**YOUR GOAL:** From the text below on thought and the mind's incompleteness, reproduce word for word the passage that begins at the words "When any of" and stops after "and function returns.".
┌─ TEXT SHOWN
The mind doesn’t think about anything that is complete, it thinks about the fragments.
Our thoughts are so commonplace that it is easy, natural to our understanding of self, to think that they are complete – we think our thoughts are inherent to one’s “being.”
When the mind’s understanding is incomplete as to how or why to do something, we naturally think about it in attempt to gain a more complete perspective – a greater awareness.
For example, the body has fundamental intelligence as to how to breathe, circulate blood, digest and eliminate to the degree that such actions occur naturally without any conscious thought.
When any of these functions are compromised in any way, we can rest assured that something’s missing!
By necessity then, we will think about those bodily actions in attempt to regain the information or knowledge necessary to restore wholeness to our being.
Wholeness emerges when thinking stops and function returns.
The very nature of mind is its incompleteness. All ideas can only exist in a kind of codependence with all other ideas.
For example, one can know a tremendous amount about trees, yet without knowledge of the soil, of the earth, of the sky, of water, of insects and diseases that may affect the tree, one’s knowledge is still incomplete and therefore, they will be subject to reality-something’s missing!
└─
┌─ RECORDS SHOWN
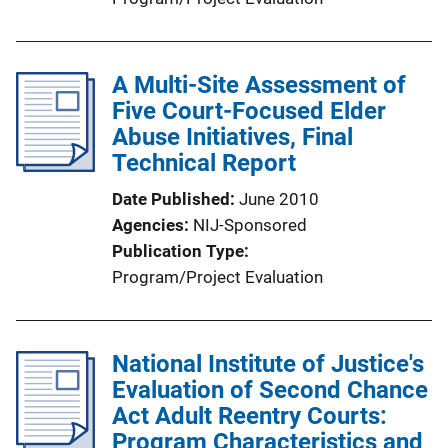
A Multi-Site Assessment of
Five Court-Focused Elder
Abuse Initiatives, Final
Technical Report
Date Published
June 2010
Agencies
NIJ-Sponsored
Publication Type
Program/Project Evaluation
National Institute of Justice's
Evaluation of Second Chance
Act Adult Reentry Courts:
Program Characteristics and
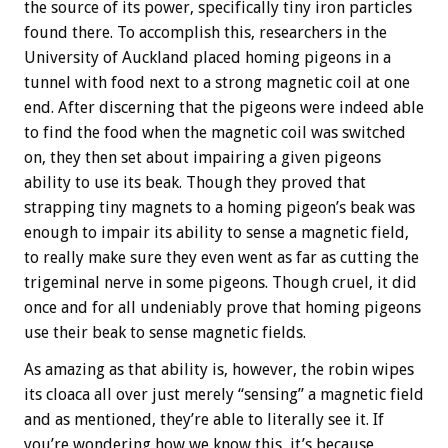
the source of its power, specifically tiny iron particles
found there. To accomplish this, researchers in the
University of Auckland placed homing pigeons in a
tunnel with food next to a strong magnetic coil at one
end. After discerning that the pigeons were indeed able
to find the food when the magnetic coil was switched
on, they then set about impairing a given pigeons
ability to use its beak. Though they proved that
strapping tiny magnets to a homing pigeon’s beak was
enough to impair its ability to sense a magnetic field,
to really make sure they even went as far as cutting the
trigeminal nerve in some pigeons. Though cruel, it did
once and for all undeniably prove that homing pigeons
use their beak to sense magnetic fields.
As amazing as that ability is, however, the robin wipes
its cloaca all over just merely “sensing” a magnetic field
and as mentioned, they’re able to literally see it. If
you’re wondering how we know this, it’s because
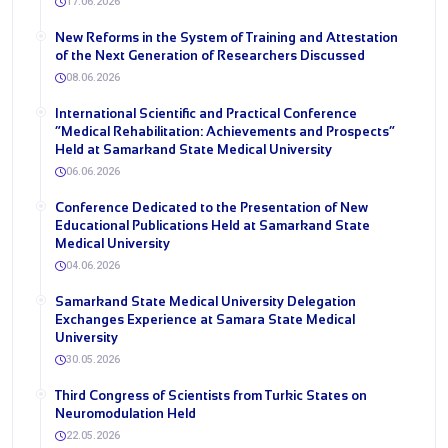
17.06.2026
New Reforms in the System of Training and Attestation
of the Next Generation of Researchers Discussed
08.06.2026
International Scientific and Practical Conference
“Medical Rehabilitation: Achievements and Prospects”
Held at Samarkand State Medical University
06.06.2026
Conference Dedicated to the Presentation of New
Educational Publications Held at Samarkand State
Medical University
04.06.2026
Samarkand State Medical University Delegation
Exchanges Experience at Samara State Medical
University
30.05.2026
Third Congress of Scientists from Turkic States on
Neuromodulation Held
22.05.2026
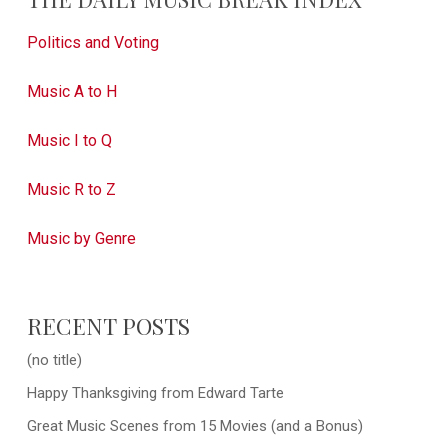
Politics and Voting
Music A to H
Music I to Q
Music R to Z
Music by Genre
RECENT POSTS
(no title)
Happy Thanksgiving from Edward Tarte
Great Music Scenes from 15 Movies (and a Bonus)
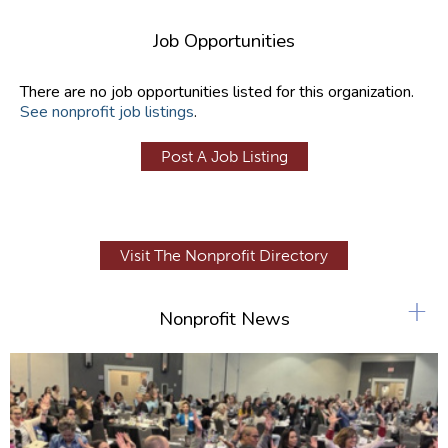
Job Opportunities
There are no job opportunities listed for this organization.
See nonprofit job listings
.
Post A Job Listing
Visit The Nonprofit Directory
+
Nonprofit News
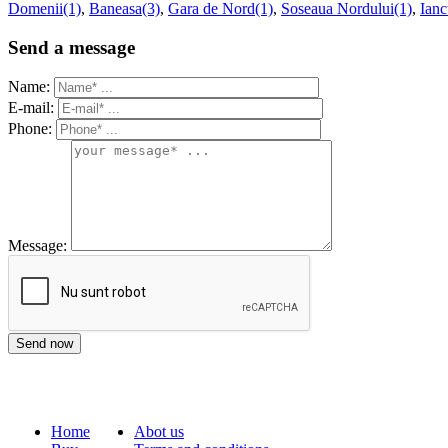
Domenii(1)
,
Baneasa(3)
,
Gara de Nord(1)
,
Soseaua Nordului(1)
,
Ianc
Send a message
Name:
E-mail:
Phone:
Message:
Home
Abot us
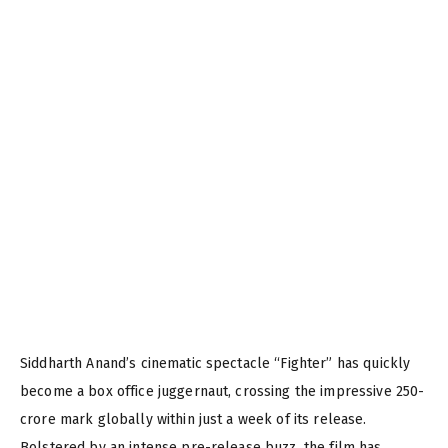
Siddharth Anand’s cinematic spectacle “Fighter” has quickly
become a box office juggernaut, crossing the impressive 250-
crore mark globally within just a week of its release.
Bolstered by an intense pre-release buzz, the film has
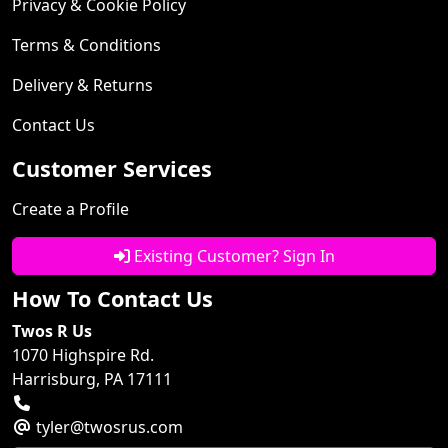
Privacy & Cookie Policy
Terms & Conditions
Delivery & Returns
Contact Us
Customer Services
Create a Profile
Existing Customer? Sign In
How To Contact Us
Twos R Us
1070 Highspire Rd.
Harrisburg, PA 17111
tyler@twosrus.com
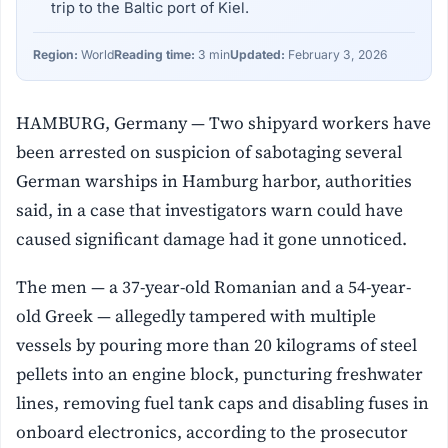
trip to the Baltic port of Kiel.
Region:
World
Reading time:
3 min
Updated:
February 3, 2026
HAMBURG, Germany — Two shipyard workers have
been arrested on suspicion of sabotaging several
German warships in Hamburg harbor, authorities
said, in a case that investigators warn could have
caused significant damage had it gone unnoticed.
The men — a 37-year-old Romanian and a 54-year-
old Greek — allegedly tampered with multiple
vessels by pouring more than 20 kilograms of steel
pellets into an engine block, puncturing freshwater
lines, removing fuel tank caps and disabling fuses in
onboard electronics, according to the prosecutor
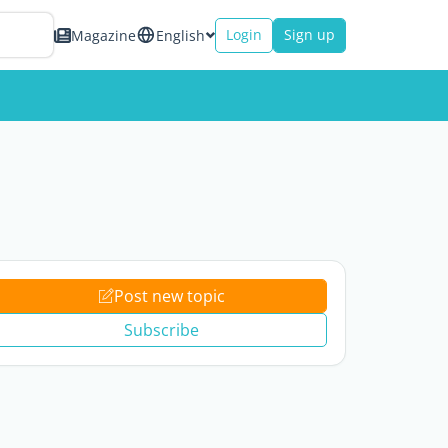
Login
Sign up
Magazine
English
Post new topic
Subscribe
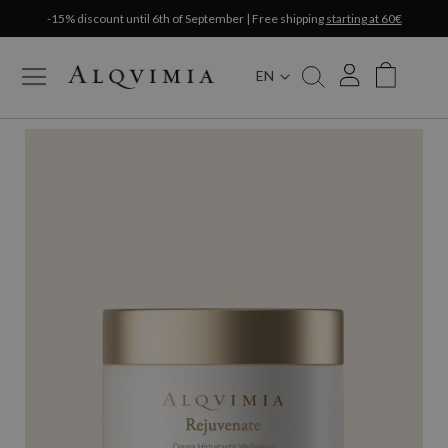
-15% discount until 6th of September | Free shipping
starting at 60€
EN
My Cart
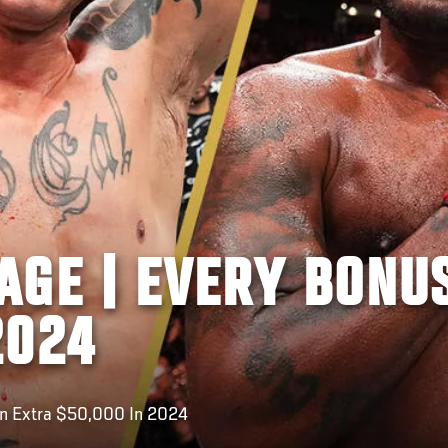
AGE | EVERY BONU
2024
An Extra $50,000 In 2024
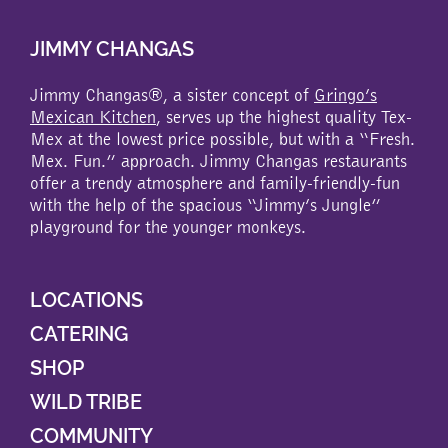
JIMMY CHANGAS
Jimmy Changas®, a sister concept of
Gringo’s
Mexican Kitchen
, serves up the highest quality Tex-
Mex at the lowest price possible, but with a “Fresh.
Mex. Fun.” approach. Jimmy Changas restaurants
offer a trendy atmosphere and family-friendly-fun
with the help of the spacious “Jimmy’s Jungle”
playground for the younger monkeys.
LOCATIONS
CATERING
SHOP
WILD TRIBE
COMMUNITY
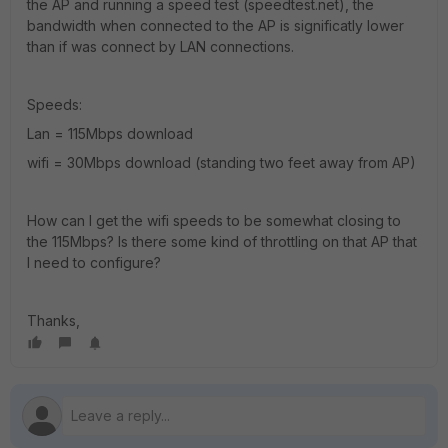
the AP and running a speed test (speedtest.net), the
bandwidth when connected to the AP is significatly lower
than if was connect by LAN connections.
Speeds:
Lan = 115Mbps download
wifi = 30Mbps download (standing two feet away from AP)
How can I get the wifi speeds to be somewhat closing to
the 115Mbps? Is there some kind of throttling on that AP that
I need to configure?
Thanks,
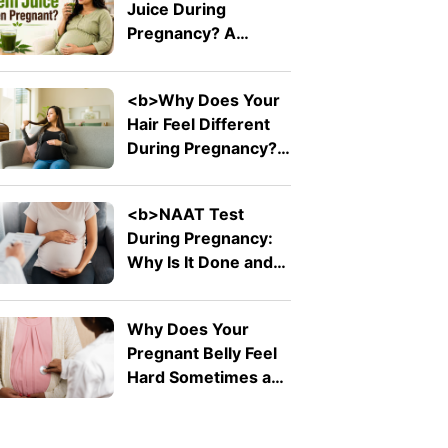
Juice During
Pain</b>
Pregnancy? A
Doctor Explains Why
It Should Be Avoided
<b>Why Does Your
Hair Feel Different
During Pregnancy?
</b>
<b>NAAT Test
During Pregnancy:
Why Is It Done and
What Does It
Detect?</b>
Why Does Your
Pregnant Belly Feel
Hard Sometimes and
Soft at Other Times?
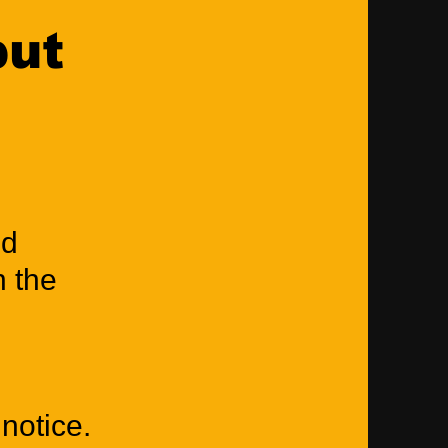
put
nd
n the
notice.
└─
**EXPECTED ANSWER:**
When any of these functions are compromised in any way, we can rest assured that something’s missing!
By necessity then, we will think about those bodily actions in attempt to regain the information or knowledge necessary to restore wholeness to our being.
Wholeness emerges when thinking stops and function returns.